Document section »
A ghastly scream tore through the darkness, a ghastly, painful cry plumbed from the very depths of a mother’s heart. That shriek of terror and loss seemed to hang in the air for several seconds, only to be replaced with the hysterical sobs of the girl’s family. All conversations came to an instantaneous halt, and in those terrible seconds security teams scanned the area for the origin of this calamitous, heart wrenching sound. And then one of the sentries cried out “Medic”. Our two combat medics had already grabbed their gear, and the second they heard the cry they lept into action. As they ran out front they instantly spotted the anguished father carrying his bleeding daughter outside into the street and sprinted over.
The father placed his daughter down, entrusted his daughter to our medics, and as he rose he revealed a shirt stained with bright, hot blood. The girl was dying right in front of them, her lifeblood pouring into the dusty street. Sizing up the enormity of their task SGT James T shouted out “Medevac” and one of the Platoon Sergeants started making coordinations over the net.
As this was all unfolding our convoy was steadily making its way toward the link up site. As we approached we received an order to halt in place, and the radios crackled out an ominous message “we need the medevac site clear”. Any residual joy we might have felt bled away in the next heartbeat, and every soldier wondered just what the hell was going on a couple of hundred meters away.

Problems to solve »
[1] Shorten the paragraph of the medevac account above that begins "The father placed his daughter down," keeping its main facts.
[2] Please translate this sentence from the medevac account into Spanish: "The girl was dying right in front of them, her lifeblood pouring into the dusty street."
[3] Carry on the medevac account above from its final sentence.

Extracted data »
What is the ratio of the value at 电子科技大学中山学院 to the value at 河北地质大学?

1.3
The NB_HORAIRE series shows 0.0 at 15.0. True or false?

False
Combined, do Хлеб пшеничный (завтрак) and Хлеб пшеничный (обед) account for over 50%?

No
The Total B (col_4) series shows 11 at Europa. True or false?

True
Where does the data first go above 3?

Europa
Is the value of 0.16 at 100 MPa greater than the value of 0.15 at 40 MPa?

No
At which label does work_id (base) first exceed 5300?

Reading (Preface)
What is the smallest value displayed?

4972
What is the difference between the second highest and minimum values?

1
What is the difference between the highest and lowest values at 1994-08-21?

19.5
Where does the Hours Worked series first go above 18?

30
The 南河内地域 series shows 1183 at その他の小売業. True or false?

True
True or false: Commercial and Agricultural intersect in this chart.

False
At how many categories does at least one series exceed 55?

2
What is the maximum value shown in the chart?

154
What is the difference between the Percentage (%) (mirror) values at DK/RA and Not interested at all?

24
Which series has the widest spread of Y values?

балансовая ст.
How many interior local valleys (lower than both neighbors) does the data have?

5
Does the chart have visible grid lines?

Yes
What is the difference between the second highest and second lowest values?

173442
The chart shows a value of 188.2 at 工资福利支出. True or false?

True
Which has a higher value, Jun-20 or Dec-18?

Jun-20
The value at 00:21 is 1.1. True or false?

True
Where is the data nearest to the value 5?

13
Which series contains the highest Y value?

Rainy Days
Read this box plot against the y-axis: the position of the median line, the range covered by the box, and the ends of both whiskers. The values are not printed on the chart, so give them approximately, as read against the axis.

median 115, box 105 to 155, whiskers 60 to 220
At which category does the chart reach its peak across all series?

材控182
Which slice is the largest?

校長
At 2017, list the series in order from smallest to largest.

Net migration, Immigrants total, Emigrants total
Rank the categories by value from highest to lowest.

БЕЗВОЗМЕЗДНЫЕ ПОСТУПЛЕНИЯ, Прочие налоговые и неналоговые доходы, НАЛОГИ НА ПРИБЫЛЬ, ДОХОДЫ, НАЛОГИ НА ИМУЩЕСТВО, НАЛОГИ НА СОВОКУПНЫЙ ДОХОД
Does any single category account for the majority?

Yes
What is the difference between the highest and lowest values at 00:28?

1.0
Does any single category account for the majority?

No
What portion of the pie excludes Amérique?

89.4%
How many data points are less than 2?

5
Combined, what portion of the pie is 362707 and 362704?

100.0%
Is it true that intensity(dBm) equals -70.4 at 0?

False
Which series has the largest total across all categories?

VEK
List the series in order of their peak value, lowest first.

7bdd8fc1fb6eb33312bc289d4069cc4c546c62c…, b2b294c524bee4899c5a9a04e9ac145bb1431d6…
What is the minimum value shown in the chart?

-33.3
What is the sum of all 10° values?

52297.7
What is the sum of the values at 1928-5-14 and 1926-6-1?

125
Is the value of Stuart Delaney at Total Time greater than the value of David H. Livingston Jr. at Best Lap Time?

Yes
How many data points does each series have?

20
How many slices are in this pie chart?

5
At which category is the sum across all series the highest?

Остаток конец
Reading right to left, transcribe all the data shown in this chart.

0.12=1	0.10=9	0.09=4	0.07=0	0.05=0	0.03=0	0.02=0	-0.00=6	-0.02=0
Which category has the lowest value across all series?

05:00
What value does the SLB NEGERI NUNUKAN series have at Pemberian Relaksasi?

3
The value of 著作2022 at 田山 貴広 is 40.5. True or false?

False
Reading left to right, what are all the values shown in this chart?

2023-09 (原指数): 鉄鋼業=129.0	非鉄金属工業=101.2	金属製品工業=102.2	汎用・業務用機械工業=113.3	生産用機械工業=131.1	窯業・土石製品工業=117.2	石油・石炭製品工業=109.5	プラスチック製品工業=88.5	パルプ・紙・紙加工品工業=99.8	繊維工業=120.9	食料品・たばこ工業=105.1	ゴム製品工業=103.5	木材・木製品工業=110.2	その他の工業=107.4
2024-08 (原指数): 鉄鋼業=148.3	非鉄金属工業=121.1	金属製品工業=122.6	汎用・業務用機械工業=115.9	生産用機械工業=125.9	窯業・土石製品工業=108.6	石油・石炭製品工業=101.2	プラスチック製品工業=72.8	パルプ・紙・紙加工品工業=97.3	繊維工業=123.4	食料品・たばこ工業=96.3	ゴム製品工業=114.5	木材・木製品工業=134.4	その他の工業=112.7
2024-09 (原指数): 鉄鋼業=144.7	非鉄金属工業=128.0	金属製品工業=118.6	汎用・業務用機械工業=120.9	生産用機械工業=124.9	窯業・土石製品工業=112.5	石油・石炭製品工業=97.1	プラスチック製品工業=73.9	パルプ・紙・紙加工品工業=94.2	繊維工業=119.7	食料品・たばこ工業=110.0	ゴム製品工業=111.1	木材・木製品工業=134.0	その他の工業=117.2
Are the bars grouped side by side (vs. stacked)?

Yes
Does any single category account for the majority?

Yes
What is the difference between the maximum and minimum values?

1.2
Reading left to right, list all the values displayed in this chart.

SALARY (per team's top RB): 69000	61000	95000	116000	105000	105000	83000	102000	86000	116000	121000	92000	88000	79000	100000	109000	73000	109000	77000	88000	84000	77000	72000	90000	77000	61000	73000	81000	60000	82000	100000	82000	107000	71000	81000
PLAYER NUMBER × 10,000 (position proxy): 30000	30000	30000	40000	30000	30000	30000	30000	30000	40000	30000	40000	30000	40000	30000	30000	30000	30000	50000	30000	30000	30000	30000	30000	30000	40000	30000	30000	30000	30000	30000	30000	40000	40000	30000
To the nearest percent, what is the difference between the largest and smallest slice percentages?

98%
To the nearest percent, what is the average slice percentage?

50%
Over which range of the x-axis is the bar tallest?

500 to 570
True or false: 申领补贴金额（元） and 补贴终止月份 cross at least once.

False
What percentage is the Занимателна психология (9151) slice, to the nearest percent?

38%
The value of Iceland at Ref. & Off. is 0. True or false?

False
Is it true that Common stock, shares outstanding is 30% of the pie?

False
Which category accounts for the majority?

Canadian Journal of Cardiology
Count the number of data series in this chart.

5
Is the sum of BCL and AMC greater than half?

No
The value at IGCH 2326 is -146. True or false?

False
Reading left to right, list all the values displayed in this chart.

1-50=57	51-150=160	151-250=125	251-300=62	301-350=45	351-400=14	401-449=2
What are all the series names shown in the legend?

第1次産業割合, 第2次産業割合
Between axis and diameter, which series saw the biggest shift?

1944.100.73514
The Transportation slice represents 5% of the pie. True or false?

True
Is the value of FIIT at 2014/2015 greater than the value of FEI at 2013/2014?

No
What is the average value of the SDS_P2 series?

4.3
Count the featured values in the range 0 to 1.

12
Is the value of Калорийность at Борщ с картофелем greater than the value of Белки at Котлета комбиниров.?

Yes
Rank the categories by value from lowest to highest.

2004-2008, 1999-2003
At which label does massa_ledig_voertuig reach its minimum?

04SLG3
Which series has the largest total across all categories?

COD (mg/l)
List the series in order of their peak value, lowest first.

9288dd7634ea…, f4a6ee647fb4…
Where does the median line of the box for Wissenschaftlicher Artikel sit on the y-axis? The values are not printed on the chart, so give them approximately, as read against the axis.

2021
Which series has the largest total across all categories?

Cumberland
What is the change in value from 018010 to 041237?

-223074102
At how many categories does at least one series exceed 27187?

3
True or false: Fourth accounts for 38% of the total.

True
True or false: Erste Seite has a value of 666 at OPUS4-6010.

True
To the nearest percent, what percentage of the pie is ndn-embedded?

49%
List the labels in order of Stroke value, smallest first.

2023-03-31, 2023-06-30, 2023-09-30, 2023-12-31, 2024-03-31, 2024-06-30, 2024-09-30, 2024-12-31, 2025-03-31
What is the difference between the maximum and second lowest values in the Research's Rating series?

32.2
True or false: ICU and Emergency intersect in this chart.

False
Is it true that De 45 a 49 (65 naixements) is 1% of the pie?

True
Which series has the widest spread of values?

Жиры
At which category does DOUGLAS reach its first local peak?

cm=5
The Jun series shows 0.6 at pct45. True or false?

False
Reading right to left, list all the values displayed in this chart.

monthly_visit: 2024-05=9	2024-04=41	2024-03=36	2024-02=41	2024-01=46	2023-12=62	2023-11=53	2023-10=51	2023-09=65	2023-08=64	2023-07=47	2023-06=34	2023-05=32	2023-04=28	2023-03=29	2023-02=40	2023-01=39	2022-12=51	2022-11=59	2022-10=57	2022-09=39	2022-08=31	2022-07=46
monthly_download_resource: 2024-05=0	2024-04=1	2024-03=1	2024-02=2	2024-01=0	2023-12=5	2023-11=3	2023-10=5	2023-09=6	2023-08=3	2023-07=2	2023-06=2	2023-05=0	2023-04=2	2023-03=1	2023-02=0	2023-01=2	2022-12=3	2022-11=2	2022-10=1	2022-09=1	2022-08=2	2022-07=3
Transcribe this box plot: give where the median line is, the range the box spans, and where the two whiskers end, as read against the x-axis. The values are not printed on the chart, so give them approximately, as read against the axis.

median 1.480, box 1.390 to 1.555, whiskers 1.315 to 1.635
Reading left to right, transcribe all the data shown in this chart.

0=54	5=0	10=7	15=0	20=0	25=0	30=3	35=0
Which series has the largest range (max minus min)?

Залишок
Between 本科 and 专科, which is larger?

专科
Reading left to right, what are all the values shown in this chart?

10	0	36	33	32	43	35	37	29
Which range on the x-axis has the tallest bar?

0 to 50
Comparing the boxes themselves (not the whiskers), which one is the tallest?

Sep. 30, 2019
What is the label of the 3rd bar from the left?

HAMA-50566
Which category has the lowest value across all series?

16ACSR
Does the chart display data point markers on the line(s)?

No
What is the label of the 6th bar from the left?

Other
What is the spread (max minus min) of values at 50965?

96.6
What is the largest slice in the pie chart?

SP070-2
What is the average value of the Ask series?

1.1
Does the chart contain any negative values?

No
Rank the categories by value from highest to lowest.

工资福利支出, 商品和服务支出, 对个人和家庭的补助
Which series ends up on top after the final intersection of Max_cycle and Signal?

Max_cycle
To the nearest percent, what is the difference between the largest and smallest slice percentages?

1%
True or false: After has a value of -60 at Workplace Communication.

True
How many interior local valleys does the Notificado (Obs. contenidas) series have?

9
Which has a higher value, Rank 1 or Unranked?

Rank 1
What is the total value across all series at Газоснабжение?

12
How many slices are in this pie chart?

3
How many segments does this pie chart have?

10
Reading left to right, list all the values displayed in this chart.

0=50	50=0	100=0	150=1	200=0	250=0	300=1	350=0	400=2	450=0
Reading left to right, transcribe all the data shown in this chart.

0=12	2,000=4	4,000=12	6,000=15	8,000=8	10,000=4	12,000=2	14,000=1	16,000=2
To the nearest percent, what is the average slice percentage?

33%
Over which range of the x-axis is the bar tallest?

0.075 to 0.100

List of answers »
[1] After leaving his daughter with the medics, the father stood up in a shirt soaked with her blood. The girl was bleeding heavily into the street and dying. Seeing how serious the situation was, SGT James T called for a medevac, and a Platoon Sergeant began coordinating it over the net.

[2] La niña se estaba muriendo justo delante de ellos, y su sangre vital se derramaba sobre la calle polvorienta.

[3]
The medics worked feverishly to stabilize the little girl, but her lifeless body was pumping out blood at a hideous rate. Their skilled hands worked feverishly to keep her crumpled body from pouring out any more blood, and in the next few minutes they managed to stabilize her frail form. This ghastly tableau was suddenly interrupted by the powerful growl of a Blackhawk helicopter on a crash descent. The rotors kicked up a tornado of dust as the bird settled down, and the medics used their own bodies to shield their patient from the sand blast. The second the medevac helicopter hit the ground the medics and the flight nurse picked up her tiny frame and loaded her into the chopper, and just as quickly as it had arrived it left. Leaving behind a tortured family, a shocked platoon, and two brave and blood stained medics standing next to a pool of scarlet.
After a long pause the soldiers shook off their momentary daze, and started to load into the vehicles – we still had to link up and make our way back to the FOB. Our convoy got the clearance to move, and we made our way to the rotor scoured asphalt that had just served as a medevac site. The rest of the company finished loading into their vehicles and we started back to the FOB in one long, silent convoy. Our joy was tempered by the cruel twist of fate we had just witnessed, but not the pride. That still burned bright. I imagine it will for quite some time.